Selon la nature des candidats au rachat du capital, l'entreprise figurait ou non sur la liste des entreprises privatisables. Les moins rentables étaient laissées à l'actionnariat populaire et les plus rentables bradées à certains fonctionnaires influents ou à des entreprises susceptibles d'offrir privilèges et aides financières aux autorités locales. Sous les yeux désabusés des salariés, les biens publics ont ainsi été répartis entre anciens apparatchiks et nouveaux riches, tous désormais élevés au rang honorable de "businessmen".La liste des irrégularités dans la procédure des privatisations est très longue. Les directeurs d'entreprises ont rusé pour parvenir à leurs fins. Ils n'ont pas hésité, lorsque la société concernée n'entrait pas dans le domaine de la privatisation, à pratiquer ce que le jargon économique appelle une "privatisation spontanée" : le président de l'entreprise publique crée une société privée ou coopérative qui devient partenaire de la firme. Elle lui rachète la totalité de sa production au prix du marché d'Etat pour la revendre au prix du marché libre, plaçant ainsi la société publique dans une relation de dépendance totale et permettant sa gestion indirecte. Les bénéfices sont détournés.Quelques années plus tard. 1997.

On applaudit la stabilisation de l'économie russe, la maîtrise de l'inflation et l'émergence de petites entreprises individuelles viables. Mais cette économie florissante n'est que façade. Si les commerçants et les petits entrepreneurs se multiplient, les problèmes de financement font obstacle à leur développement. Des taux d'imposition décourageants, l'insolvabilité des clients sont des facteurs défavorables à la pérennisation de leurs activités et les acculent à la fraude[3].

Parallèlement, les bénéficiaires des privatisations continuent d'accroître leurs empires. Nul mieux que le groupe financier et industriel Unexim symbolise ce "libéralisme à la russe"[4]. Né de la création de la banque du même nom en 1993 et dirigé par M. Potanine, son ascension provient d'une spéculation sur les investissements à courts termes et de l'utilisation de son influence pour développer un vaste portefeuille d'actifs diversifié. En 1997, la banque agrandit un réseau déjà impressionnant: elle prend le contrôle de la compagnie pétrolière Sidanco, de la compagnie minière Norilsk Nickel et d'une partie de Svyazinvest. Elle acquiert aussi des journaux, des radios et des chaînes de télévision.

Les accusations portées à son encontre de favoritisme lors de privatisations opaques pourraient avoir contribué à la démission de Tchoubais de son poste de Premier Ministre.La dimension de ces groupements donne le vertige et rend un peu plus confuse la frontière entre intérêt privé et intérêt d'Etat. Comment parler de lois du marché dans de telles conditions? Les anciens apparatchiks sont les hommes d'affaires d'aujourd'hui et contrôlent toujours l'économie nationale. Récemment, le Président Eltsine lui même a été mis en cause dans l'Affaire Mabetex et un mandat d'arrêt contre Berezovsky, "le Raspoutine du Kremlin", a été lancé par le parquet général puis abandonné à la suite des pressions de l'exécutif[5].
======
## Consigne A
D'après l'extrait sur les privatisations en Russie, de quelles compagnies la banque Unexim prend-elle le contrôle en 1997 ?
======
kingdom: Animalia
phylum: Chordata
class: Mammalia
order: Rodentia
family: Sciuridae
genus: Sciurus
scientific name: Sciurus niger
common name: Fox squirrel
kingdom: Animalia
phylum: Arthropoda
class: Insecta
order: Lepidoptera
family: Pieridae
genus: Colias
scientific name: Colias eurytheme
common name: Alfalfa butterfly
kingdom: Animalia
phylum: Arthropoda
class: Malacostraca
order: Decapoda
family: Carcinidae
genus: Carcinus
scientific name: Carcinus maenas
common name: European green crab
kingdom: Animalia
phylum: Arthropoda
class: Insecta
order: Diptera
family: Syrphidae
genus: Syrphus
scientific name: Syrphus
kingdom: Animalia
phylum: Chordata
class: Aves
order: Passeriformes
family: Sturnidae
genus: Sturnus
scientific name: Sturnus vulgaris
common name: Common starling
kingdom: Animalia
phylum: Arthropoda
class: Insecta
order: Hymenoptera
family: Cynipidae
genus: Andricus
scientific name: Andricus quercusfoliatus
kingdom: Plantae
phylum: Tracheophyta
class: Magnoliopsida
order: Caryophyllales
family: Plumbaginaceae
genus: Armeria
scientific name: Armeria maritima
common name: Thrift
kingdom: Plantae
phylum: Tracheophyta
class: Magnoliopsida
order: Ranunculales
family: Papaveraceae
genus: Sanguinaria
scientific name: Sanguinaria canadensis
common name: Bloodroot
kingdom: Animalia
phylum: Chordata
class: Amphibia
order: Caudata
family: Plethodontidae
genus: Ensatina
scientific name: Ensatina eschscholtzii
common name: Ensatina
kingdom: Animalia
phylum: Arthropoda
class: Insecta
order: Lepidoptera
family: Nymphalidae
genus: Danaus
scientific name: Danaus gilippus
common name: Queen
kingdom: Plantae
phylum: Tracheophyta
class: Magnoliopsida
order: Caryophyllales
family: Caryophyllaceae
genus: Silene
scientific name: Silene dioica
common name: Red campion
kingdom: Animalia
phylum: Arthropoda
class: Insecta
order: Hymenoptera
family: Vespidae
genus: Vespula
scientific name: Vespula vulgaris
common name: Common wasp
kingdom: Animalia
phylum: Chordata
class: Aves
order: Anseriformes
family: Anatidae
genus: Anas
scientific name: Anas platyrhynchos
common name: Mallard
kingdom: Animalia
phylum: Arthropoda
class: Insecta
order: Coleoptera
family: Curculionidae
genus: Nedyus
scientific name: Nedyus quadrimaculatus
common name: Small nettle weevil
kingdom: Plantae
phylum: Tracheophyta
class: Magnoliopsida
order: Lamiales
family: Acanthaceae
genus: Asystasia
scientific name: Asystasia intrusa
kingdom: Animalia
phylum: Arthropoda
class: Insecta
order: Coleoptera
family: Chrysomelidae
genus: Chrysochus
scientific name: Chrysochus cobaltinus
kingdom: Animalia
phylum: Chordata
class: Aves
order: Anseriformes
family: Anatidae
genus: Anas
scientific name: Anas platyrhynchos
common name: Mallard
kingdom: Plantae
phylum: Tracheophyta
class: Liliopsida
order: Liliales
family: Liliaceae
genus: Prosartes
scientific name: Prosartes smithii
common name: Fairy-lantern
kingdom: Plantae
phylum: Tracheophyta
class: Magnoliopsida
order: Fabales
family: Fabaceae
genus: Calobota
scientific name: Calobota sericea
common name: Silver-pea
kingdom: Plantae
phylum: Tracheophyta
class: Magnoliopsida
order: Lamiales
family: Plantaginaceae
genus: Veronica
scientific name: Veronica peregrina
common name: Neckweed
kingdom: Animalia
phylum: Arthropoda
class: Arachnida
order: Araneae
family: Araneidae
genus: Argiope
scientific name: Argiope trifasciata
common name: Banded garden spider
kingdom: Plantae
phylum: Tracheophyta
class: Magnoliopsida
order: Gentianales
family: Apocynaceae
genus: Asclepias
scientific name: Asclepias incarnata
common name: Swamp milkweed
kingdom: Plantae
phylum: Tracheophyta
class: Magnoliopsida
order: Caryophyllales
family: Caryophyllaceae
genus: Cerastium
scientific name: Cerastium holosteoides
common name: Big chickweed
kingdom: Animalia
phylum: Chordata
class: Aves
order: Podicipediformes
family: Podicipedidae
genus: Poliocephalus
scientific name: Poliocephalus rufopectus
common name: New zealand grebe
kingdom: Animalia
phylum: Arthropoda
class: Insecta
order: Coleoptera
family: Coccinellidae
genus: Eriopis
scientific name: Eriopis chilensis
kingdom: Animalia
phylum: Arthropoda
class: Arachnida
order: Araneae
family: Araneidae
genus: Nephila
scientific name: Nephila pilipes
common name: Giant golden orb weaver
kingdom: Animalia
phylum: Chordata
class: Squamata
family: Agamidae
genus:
======
## Consigne B
Modifiez le passage de la liste qui va de son début jusqu'à la ligne contenant "family: Pieridae" incluse, en remplaçant chaque occurrence de "class" par "classe" sans rien changer d'autre.

## Réponse rédigée A
Elle prend le contrôle de la compagnie pétrolière Sidanco, de la compagnie minière Norilsk Nickel et d'une partie de Svyazinvest.

## Réponse rédigée B
kingdom: Animalia
phylum: Chordata
classe: Mammalia
order: Rodentia
family: Sciuridae
genus: Sciurus
scientific name: Sciurus niger
common name: Fox squirrel
kingdom: Animalia
phylum: Arthropoda
classe: Insecta
order: Lepidoptera
family: Pieridae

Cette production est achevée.